The studies, conducted at Boston Children’s Hospital and the Dana-Farber Cancer Institute, combined a specially-targeted antibody with a drug. This combination alone enabled mice to receive transplants with virtually no toxicity. Both studies were published today in Nature Communications.
“Our findings suggest a huge opportunity to do transplants in a way that’s extremely safe and extremely effective,” says Agnieszka Czechowicz, MD, PhD, who co-led one study with Rahul Palchaudhuri, PhD, from Harvard University and the other with Zhanzhuo Li, MD, PhD, of the National Institute of Allergy and Infectious Diseases (NIAID). “This opens up the possibility of easily using blood-forming stem cells that have undergone gene therapy and gene editing, without additional toxicity.”
Targeting pre-treatment to avoid side effects
Czechowicz began her research as a graduate student at Stanford University. That research found that pre-treatment with an antibody that blocks the CD117 receptor, found almost exclusively on blood-forming stem cells, killed those cells off selectively. This enabled mice to receive donor stem cells safely, without chemotherapy and radiation. Clinical trials with a human version of this antibody are now underway at Lucile Packard Children’s Hospital Stanford in patients undergoing stem cell transplants to treat severe combined immunodeficiency.

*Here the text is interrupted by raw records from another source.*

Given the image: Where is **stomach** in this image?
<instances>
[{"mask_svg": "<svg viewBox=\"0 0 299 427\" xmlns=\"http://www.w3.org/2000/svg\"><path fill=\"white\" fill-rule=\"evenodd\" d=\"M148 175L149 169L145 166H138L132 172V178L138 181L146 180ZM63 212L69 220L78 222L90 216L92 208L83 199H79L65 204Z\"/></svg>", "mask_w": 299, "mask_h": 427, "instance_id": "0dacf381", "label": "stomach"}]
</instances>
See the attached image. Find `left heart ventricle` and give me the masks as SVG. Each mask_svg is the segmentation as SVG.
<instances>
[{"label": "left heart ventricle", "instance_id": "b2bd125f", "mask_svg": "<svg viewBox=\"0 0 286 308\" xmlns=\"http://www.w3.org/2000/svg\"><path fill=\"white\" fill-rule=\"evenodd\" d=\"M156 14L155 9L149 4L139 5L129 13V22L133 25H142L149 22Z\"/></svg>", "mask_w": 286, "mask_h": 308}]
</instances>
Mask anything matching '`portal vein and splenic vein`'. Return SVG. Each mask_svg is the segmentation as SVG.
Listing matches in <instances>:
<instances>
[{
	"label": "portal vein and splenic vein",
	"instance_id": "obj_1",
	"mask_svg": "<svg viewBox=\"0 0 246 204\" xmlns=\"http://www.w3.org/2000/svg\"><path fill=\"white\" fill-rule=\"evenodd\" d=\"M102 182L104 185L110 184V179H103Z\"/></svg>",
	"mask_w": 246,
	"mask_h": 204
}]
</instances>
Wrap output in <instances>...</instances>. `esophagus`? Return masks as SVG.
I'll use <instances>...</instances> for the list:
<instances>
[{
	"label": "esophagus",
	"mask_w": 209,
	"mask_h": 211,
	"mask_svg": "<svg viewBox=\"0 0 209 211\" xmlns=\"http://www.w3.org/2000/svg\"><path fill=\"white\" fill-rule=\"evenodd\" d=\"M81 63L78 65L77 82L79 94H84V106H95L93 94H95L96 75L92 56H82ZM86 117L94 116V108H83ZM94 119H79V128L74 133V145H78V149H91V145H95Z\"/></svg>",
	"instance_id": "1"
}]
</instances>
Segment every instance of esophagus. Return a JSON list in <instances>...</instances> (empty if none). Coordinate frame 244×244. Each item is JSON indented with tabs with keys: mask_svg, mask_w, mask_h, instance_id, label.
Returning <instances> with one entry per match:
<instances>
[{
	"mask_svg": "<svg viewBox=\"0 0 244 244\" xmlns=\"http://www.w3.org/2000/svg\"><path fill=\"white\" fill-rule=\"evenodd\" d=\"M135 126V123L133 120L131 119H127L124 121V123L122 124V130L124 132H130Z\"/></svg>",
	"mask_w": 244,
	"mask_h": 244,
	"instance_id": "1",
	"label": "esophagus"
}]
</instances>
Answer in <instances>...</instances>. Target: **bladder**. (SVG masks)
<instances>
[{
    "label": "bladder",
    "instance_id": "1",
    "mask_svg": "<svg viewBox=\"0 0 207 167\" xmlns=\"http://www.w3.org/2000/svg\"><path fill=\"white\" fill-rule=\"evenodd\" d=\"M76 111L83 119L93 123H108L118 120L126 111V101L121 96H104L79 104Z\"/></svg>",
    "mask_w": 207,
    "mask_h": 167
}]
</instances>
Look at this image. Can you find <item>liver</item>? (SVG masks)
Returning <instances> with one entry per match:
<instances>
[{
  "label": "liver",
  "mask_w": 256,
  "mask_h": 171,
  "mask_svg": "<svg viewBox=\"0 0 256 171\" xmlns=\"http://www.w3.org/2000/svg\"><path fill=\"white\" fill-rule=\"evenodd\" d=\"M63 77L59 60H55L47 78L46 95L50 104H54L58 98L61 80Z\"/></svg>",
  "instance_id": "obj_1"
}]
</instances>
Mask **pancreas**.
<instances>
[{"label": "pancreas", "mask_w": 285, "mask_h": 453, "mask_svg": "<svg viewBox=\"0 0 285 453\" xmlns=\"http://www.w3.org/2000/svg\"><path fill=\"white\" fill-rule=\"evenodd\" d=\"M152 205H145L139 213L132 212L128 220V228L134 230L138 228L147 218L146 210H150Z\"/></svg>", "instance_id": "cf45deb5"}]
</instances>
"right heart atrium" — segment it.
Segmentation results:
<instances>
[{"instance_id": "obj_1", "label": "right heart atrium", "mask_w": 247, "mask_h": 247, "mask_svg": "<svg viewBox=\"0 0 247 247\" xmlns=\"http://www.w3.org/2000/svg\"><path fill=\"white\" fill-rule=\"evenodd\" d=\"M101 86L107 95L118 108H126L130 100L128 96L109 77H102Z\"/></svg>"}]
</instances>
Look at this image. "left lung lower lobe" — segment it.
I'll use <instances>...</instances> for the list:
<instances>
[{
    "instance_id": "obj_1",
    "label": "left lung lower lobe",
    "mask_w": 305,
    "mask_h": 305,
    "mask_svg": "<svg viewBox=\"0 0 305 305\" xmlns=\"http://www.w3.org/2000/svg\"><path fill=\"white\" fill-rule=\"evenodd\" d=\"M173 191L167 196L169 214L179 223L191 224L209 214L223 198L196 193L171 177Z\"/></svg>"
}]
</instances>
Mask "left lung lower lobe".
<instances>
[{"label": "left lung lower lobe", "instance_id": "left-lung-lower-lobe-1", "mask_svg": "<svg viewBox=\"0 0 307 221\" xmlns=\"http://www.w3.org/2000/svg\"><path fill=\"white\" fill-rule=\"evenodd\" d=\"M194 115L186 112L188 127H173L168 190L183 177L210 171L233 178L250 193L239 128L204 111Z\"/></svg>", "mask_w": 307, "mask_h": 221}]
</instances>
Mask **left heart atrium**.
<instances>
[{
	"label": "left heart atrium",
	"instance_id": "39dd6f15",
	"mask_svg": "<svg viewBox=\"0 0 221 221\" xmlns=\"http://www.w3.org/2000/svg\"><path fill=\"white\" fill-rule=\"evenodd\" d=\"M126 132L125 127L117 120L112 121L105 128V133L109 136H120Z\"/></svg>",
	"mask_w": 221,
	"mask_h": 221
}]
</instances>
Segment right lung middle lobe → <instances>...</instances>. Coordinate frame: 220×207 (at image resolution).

“Although the ‘naked’ antibody was very helpful, we have long wanted to make the antibody more powerful,” says Czechowicz.
We theorized it would be effective, but were both reassured and excited when it worked so well.
Czechowicz pursued this desire during her residency and fellowship at the Dana-Farber/Boston Children’s Cancer and Blood Disorders Centerand in the lab of Derrick Rossi, PhD, of Boston Children’s Program in Cellular and Molecular Medicine. To boost the effects of the CD117 antibody, she and her colleagues attached a drug called saporin.
Saporin has already been used in cancer patients and inhibits ribosomes, the protein-building structures in all cells. This, the team hoped, would kill patients’ own blood-forming stem cells more efficiently.
“We theorized it would be effective, but were both reassured and excited when it worked so well,” says Czechowicz.
Transplants from any type of donor?
In the first study, a single dose of the antibody-drug conjugate eliminated more than 99 percent of blood-forming stem cells in mice — yet left other kinds of blood cells unharmed. High levels of transplanted stem cells took up residence in the host animals, effectively replacing their blood and immune systems with significant side effects. The animals’ immune cell function was preserved and responded effectively to pathogens.
While the first study used matched donors, the second study tried the same approach with fully mismatched donors (based on the major histocompatibility complex or MHC). The recipient mice also received immunosuppression, but only for a very short period, says Czechowicz.
These findings open the possibility of expanding stem cell transplant to many more patients, who would benefit if only it were made more tolerable.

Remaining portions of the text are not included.